Their lord sent them back to their room until morning. The star of the night, meanwhile, would stay in the game room and keep sulking.
***
Demons, as you know, don’t sleep. They can enter a state like stasis or an insect’s torpor, but the change is almost entirely physical, not mental. It’s much harder for a demon to lose consciousness than it is for a mortal.
Felicity chose to spend that night sitting in silence on her straw pile, her face turned to the wall. She liked to say she was meditating. It was obvious by the ever-shifting look on her face that she was running over her day's complaints tens of thousands of times.

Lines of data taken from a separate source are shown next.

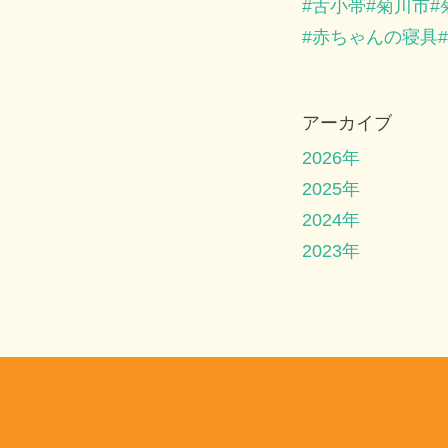
舌小帯
菊川市
赤ちゃんの寝具
アーカイブ
2026年
2025年
2024年
2023年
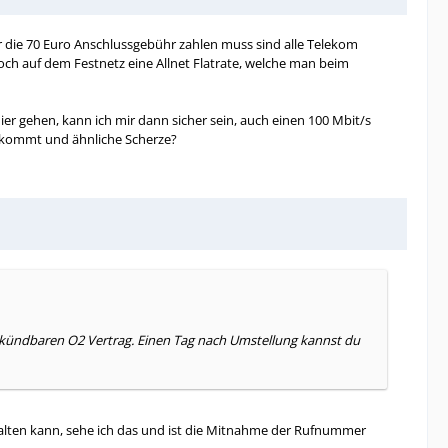
 die 70 Euro Anschlussgebühr zahlen muss sind alle Telekom
och auf dem Festnetz eine Allnet Flatrate, welche man beim
ier gehen, kann ich mir dann sicher sein, auch einen 100 Mbit/s
bekommt und ähnliche Scherze?
 kündbaren O2 Vertrag. Einen Tag nach Umstellung kannst du
halten kann, sehe ich das und ist die Mitnahme der Rufnummer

Dodd, however, had some new plans and findings to think about.
Though she didn’t keep any belts or purses on her, she had managed to slip what Dobie gave her underneath the mat in the master bathroom. She’d taken that with her into the servants’ quarters. She cradled it in her hands and looked at it now.
The twelvetype card. It still had a faint twinkle to it. Now instead of showing three images—three possibilities—it had changed into one. It could have been either the Spy, the Chameleon, or the Impostor. Turned out it really was the Impostor, as Dodd had long suspected. If Lord Nightfall had been the Spy, they would’ve been pulling off this ruse with panache. If they’d been a Chameleon, they would've well and truly transformed—they would be a complete, total, not-at-all-shameful demon.
Instead, they were a fluke.
Plus, they were from Earth or something (?).
Dodd slid the twelvetype card underneath an old rusted shield. Now it was just her on the straw pile...her and Dobie’s second gift, one even more last-minute than the card.
She rubbed the fine, ashen coat of a ticket back to Hellfloes.
If Felicity had been holding it, she’d see nothing more than a chance to go find a better, more natural job. But Dodd was feeling more...detective-y.